**WORK INSTRUCTIONS:**
Search the entries for lines that contain the word "right", and report each one found.

---------- INPUT FOR THIS TASK

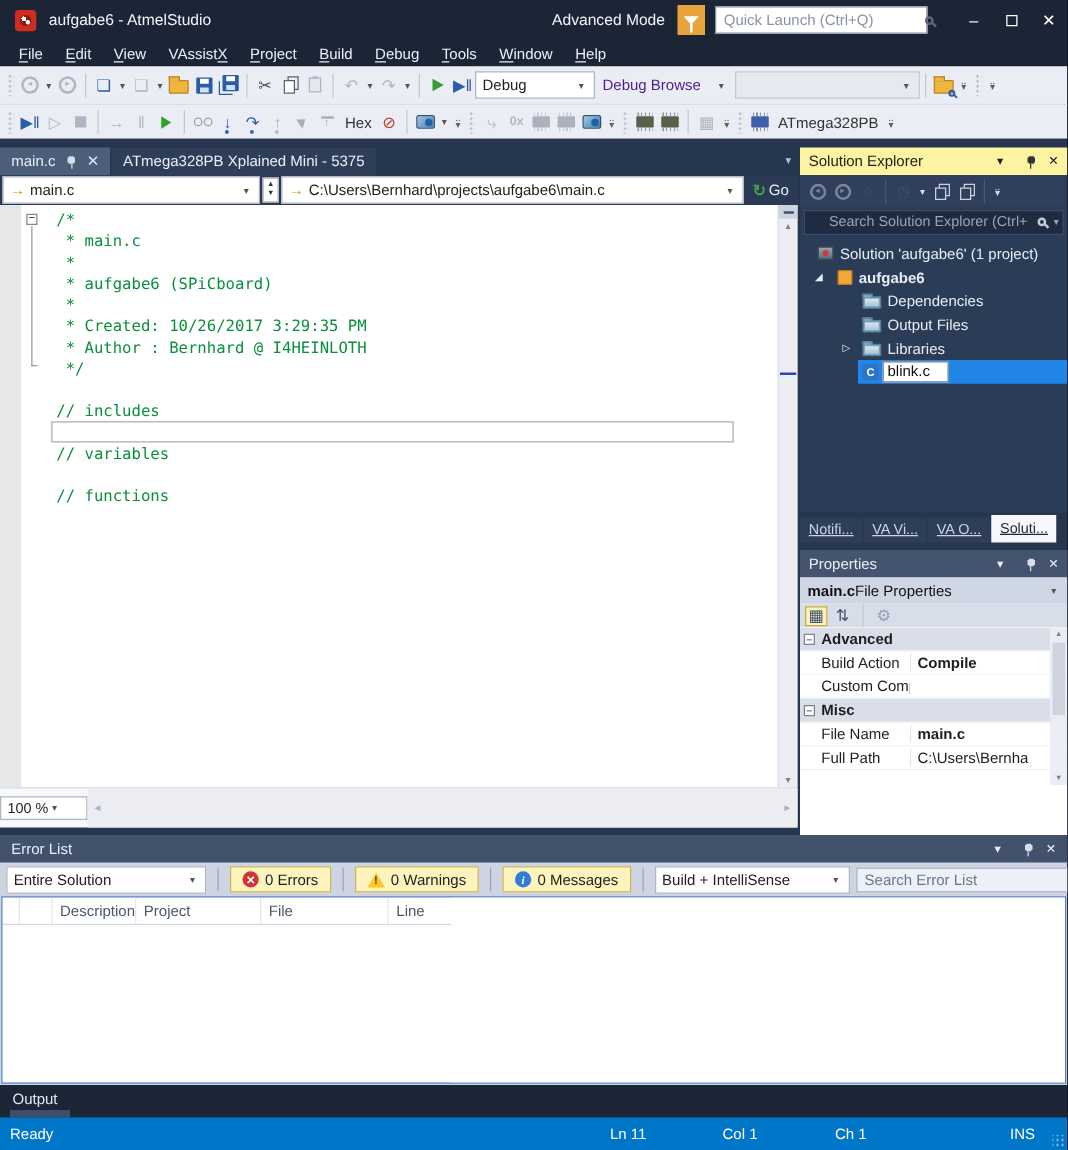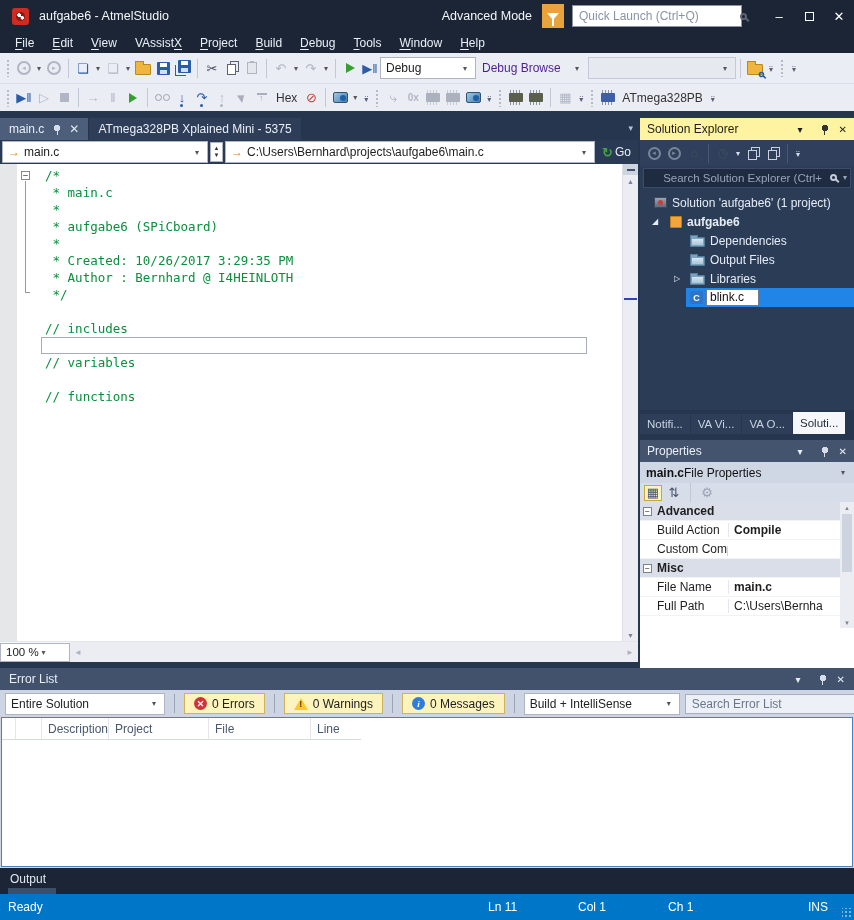--- a/index.html
+++ b/index.html
@@ -123,21 +123,21 @@
   .foldbox{position:absolute;left:21px;top:7px;width:9px;height:9px;border:1px solid #888;background:#fff;
            font:9px/7px "DejaVu Sans Mono",monospace;color:#444;text-align:center;}
   .foldline{position:absolute;left:25px;top:17px;width:5px;height:112px;border-left:1px solid #999;border-bottom:1px solid #999;}
   .vsb{position:absolute;right:0;top:0;bottom:0;width:16px;background:#ECEDF2;border-left:1px solid #DDE0E8;}
   .vsplit{height:11px;background:#CDD3DF;display:flex;align-items:center;justify-content:center;}
   .vsplit::before{content:"";width:8px;border-top:2px solid #44506A;}
   .sarr{height:12px;display:flex;align-items:center;justify-content:center;color:#7A8396;font-size:7px;}
   .sarr.dn{position:absolute;bottom:0;left:0;right:0;}
   .cmark{position:absolute;left:1px;right:1px;top:134px;height:2px;background:#3442B8;}
 
-  .ebottom{height:21px;background:#F7F8FB;display:flex;align-items:center;border-top:1px solid #E2E5EC;}
+  .ebottom{height:32px;background:#F7F8FB;display:flex;align-items:center;border-top:1px solid #E2E5EC;}
   .zoomc{width:70px;height:19px;background:#fff;border:1px solid #AEB4C2;font-size:11.5px;display:flex;align-items:center;padding:0 2px 0 5px;color:#222;flex:none;}
   .hsb{flex:1;height:100%;background:#ECEDF2;display:flex;align-items:center;justify-content:space-between;color:#ADB3BF;font-size:8px;padding:0 4px;}
 
   
   .phead{height:22px;display:flex;align-items:center;padding:0 7px;font-size:12px;flex:none;}
   .phead.yellow{background:#FDF3A0;color:#1E1E1E;}
   .phead.slate{background:#44546E;color:#E9EEF6;}
   .psp{flex:1;}
   .phico{margin-left:9px;font-size:10px;display:flex;align-items:center;}
   .phead.yellow .i-pin::before,.phead.yellow .i-pin::after{background:#333;box-shadow:-2px 0 0 -1px #333,2px 0 0 -1px #333;}
@@ -162,21 +162,21 @@
   .tlabel.editbox{background:#fff;color:#111;border:1px solid #6E7A8E;padding:0 14px 1px 3px;margin-left:3px;font-size:12px;}
   .i-sol{width:13px;height:11px;background:linear-gradient(#9AA6B5,#5E6C7E);border:1px solid #3E4A5A;position:relative;flex:none;}
   .i-sol::after{content:"";position:absolute;width:5px;height:5px;border-radius:50%;background:#C4403A;left:3px;top:2px;}
   .i-proj{width:12px;height:12px;background:#F2A63B;border:1px solid #C07F17;border-radius:1px;flex:none;}
   .t-folder{width:15px;height:10px;background:#7FA3BE;border:1px solid #54809E;border-radius:1px;position:relative;margin-top:2px;flex:none;}
   .t-folder::before{content:"";position:absolute;top:-3px;left:-1px;width:6px;height:2px;background:#7FA3BE;border:1px solid #54809E;border-bottom:none;}
   .t-folder::after{content:"";position:absolute;inset:1px;background:linear-gradient(#D8E6F0,#A9C6DA);}
   .i-cfile{width:13px;height:13px;background:#2E74C8;border-radius:2px;color:#fff;font:bold 9px "Liberation Sans",sans-serif;display:flex;align-items:center;justify-content:center;flex:none;}
 
   .ptabs{height:24px;display:flex;align-items:flex-end;gap:1px;padding-top:2px;flex:none;}
-  .ptab{height:20px;padding:0 7px;display:flex;align-items:center;background:#2F3E58;color:#C9D3E2;font-size:11.5px;}
+  .ptab{height:20px;padding:0 7px;display:flex;align-items:center;background:#2F3E58;color:#C9D3E2;font-size:11.5px;text-decoration:underline;}
   .ptab.active{background:#F5F7FB;color:#1E2737;height:22px;}
 
   .props{flex:1;display:flex;flex-direction:column;margin-top:6px;background:#fff;overflow:hidden;}
   .objrow{height:21px;background:#CFD6E4;display:flex;align-items:center;padding:0 6px;font-size:12px;color:#111;flex:none;}
   .objrow .car{margin-left:auto;}
   .ptb{height:19px;background:#D8DEE9;display:flex;align-items:center;padding:0 4px;gap:3px;flex:none;}
   .ptool{width:18px;height:16px;display:flex;align-items:center;justify-content:center;color:#44546E;font-size:11px;}
   .ptool.hl{background:#FBF3C0;border:1px solid #C9A93E;}
   .pgrid{position:relative;background:#fff;height:126px;overflow:hidden;font-size:12px;flex:none;}
   .prow{height:19px;display:flex;align-items:center;border-bottom:1px solid #F0F2F6;padding-right:14px;}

--------------------

**ANSWER SPACE:**
   .vsb{position:absolute;right:0;top:0;bottom:0;width:16px;background:#ECEDF2;border-left:1px solid #DDE0E8;}
   .sarr.dn{position:absolute;bottom:0;left:0;right:0;}
   .cmark{position:absolute;left:1px;right:1px;top:134px;height:2px;background:#3442B8;}
   .prow{height:19px;display:flex;align-items:center;border-bottom:1px solid #F0F2F6;padding-right:14px;}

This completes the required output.